Work instruction =>
Every line below that holds the word "current" must be listed.

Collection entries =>
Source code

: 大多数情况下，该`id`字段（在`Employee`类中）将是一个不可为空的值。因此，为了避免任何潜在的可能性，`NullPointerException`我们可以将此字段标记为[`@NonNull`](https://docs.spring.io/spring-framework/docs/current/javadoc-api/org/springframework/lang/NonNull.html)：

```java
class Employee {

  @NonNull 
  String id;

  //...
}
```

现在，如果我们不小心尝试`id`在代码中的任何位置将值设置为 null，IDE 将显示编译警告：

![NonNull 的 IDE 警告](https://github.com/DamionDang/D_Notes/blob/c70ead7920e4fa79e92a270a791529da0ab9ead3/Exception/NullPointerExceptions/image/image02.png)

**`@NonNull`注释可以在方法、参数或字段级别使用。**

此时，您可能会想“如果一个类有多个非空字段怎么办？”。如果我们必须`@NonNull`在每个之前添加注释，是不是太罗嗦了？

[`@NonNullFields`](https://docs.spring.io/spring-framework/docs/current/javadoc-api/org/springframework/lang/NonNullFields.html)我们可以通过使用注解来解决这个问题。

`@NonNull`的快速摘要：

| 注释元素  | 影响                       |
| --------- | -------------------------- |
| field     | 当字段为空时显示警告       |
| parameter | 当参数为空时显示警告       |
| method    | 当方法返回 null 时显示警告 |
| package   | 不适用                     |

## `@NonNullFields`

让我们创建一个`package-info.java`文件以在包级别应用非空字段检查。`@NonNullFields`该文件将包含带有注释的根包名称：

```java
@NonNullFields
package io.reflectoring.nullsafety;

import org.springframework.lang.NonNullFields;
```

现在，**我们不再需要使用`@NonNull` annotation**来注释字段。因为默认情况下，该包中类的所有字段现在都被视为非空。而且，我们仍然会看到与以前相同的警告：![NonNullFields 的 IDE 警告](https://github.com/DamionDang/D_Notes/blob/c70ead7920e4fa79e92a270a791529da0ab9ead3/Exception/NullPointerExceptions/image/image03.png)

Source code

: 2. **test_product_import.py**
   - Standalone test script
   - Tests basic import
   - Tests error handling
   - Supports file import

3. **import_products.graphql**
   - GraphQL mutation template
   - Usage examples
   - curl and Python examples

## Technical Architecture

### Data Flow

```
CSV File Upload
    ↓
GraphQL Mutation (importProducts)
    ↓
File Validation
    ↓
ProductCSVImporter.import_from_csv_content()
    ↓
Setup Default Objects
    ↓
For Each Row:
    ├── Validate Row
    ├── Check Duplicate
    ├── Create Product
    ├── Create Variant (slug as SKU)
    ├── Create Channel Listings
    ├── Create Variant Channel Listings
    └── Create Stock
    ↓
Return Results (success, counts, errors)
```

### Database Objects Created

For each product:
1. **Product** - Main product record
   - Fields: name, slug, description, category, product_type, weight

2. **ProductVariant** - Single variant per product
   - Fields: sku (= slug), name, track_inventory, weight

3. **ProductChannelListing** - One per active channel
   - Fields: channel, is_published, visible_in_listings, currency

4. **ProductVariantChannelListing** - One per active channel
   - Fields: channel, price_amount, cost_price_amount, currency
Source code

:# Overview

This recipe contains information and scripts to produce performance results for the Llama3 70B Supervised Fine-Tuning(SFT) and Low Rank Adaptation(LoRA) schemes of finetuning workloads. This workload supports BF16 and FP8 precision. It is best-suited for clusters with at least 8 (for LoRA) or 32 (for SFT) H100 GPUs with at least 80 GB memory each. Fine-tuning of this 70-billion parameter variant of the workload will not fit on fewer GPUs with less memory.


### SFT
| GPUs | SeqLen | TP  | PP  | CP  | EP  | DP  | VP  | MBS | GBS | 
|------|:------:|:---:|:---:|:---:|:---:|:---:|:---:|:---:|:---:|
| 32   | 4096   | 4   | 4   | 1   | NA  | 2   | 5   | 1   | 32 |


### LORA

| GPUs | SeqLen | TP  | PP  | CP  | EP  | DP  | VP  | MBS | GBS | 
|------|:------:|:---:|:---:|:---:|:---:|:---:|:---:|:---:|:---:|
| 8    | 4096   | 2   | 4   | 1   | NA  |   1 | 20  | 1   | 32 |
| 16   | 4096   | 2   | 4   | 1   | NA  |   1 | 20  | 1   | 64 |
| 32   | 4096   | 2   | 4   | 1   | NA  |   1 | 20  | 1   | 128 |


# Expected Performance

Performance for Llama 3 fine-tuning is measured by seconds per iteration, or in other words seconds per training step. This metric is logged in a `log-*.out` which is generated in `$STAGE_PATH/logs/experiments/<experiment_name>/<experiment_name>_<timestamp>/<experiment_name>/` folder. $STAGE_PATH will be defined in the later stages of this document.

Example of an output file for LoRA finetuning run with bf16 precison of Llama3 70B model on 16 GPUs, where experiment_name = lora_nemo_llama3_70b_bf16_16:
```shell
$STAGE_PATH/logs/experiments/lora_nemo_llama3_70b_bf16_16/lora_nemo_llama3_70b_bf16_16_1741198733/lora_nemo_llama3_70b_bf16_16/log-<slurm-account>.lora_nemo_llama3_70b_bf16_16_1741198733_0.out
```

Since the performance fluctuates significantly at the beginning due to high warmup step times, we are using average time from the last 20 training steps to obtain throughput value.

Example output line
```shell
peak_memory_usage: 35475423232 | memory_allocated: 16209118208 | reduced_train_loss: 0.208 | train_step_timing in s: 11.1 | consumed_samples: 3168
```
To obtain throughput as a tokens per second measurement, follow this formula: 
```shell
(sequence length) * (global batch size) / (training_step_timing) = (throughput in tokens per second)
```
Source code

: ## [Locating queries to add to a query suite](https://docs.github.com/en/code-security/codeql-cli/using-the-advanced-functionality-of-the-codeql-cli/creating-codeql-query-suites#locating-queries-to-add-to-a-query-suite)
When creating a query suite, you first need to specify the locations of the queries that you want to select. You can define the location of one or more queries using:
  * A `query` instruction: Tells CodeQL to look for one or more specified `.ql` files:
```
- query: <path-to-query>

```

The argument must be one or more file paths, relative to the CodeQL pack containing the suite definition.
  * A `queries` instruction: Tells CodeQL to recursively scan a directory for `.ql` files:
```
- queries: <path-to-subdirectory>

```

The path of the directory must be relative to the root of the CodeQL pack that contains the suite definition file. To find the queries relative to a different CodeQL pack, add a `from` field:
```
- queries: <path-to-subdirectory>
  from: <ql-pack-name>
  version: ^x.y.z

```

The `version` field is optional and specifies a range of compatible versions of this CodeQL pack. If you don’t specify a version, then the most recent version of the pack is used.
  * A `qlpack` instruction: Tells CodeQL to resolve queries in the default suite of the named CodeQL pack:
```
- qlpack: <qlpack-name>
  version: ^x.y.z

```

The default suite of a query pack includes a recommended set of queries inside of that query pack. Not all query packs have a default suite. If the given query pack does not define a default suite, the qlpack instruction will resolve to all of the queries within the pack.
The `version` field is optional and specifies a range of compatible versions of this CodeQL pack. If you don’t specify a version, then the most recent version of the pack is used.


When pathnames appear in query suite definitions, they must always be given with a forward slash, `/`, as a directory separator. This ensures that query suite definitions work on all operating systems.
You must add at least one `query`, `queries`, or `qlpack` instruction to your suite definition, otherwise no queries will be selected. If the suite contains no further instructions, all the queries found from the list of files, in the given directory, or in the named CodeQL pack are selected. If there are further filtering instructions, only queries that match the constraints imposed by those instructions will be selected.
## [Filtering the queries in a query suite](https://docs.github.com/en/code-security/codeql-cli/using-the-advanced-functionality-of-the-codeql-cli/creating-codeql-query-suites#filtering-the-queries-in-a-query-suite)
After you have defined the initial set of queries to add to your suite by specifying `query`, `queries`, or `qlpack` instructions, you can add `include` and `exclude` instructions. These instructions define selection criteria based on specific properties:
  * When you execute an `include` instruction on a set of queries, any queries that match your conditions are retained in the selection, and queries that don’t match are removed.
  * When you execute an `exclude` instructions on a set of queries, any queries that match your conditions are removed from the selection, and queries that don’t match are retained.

Written solution =>
: 大多数情况下，该`id`字段（在`Employee`类中）将是一个不可为空的值。因此，为了避免任何潜在的可能性，`NullPointerException`我们可以将此字段标记为[`@NonNull`](https://docs.spring.io/spring-framework/docs/current/javadoc-api/org/springframework/lang/NonNull.html)：
[`@NonNullFields`](https://docs.spring.io/spring-framework/docs/current/javadoc-api/org/springframework/lang/NonNullFields.html)我们可以通过使用注解来解决这个问题。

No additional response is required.